Tuesday, May 01, 2012

Country Grammar done spent seven million...

I'm not a grammar nazi, honestly I'm not, but I've read a two things recently that just bug the shit outta me!  I also am not an English major, so these two things may in fact BE grammatically correct, but I don't think that's the case.  And if they ARE grammatically correct, well then, I guess I apologize.

The first thing is the following phrase "should of" or "could of" or "would of".  I've seen it written as follows: "I should of turned the other way." or "I could of won if I ran harder." or "I would of done it if they hadn't cheated."

REALLY?  Don't they mean to say should HAVE or would HAVE or could HAVE?  I think what happens is when those words are abbreviated to should've, could've and would've, when they're pronounced it sounds like  should of, could of and would of.  but that's simply wrong.  And I've read that written that way online by professional writers, people that should know better.

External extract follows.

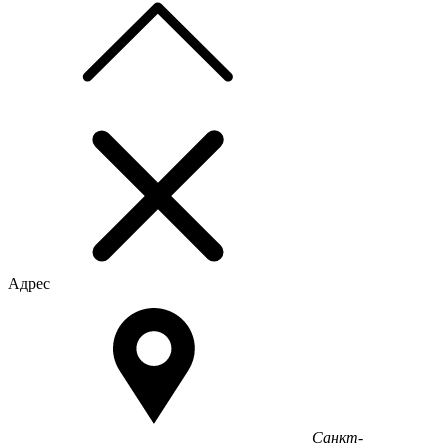
Адрес
Санкт-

The second one that bugs me the following: I'm going to try and do something, like, "I'm going to try and win." or "I'm going to try and beat him."  or "We're going to try and kill him."

REALLY?  So you're going to TRY to win, AND you're going to win as well?  You're going to TRY to beat him AND you're going to beat him?  You're going to try to kill him AND you're going to kill him?  Gee, redundant much?  Shouldn't these phrases be "I'm going to try to win" and "I'm going to try to beat him." and "We're going to try to kill him."?  Isn't that what everyone is actually saying, that they're going to TRY to do it, not that they're going to TRY to do and AND that they'll do it?  And one I've read in a book and online, both by professional writers who should have known better.

Okay, grammar nazi rant finished.  We now return you to our regularly scheduled blogpost.

POLT


1 comment:

Tam said...

Perhaps the first one can be blamed on the focus in elementary school of phonetic spelling. Kids don't haven't memorize words, just spell it how it sounds. (Until they get to high school and are screwed.)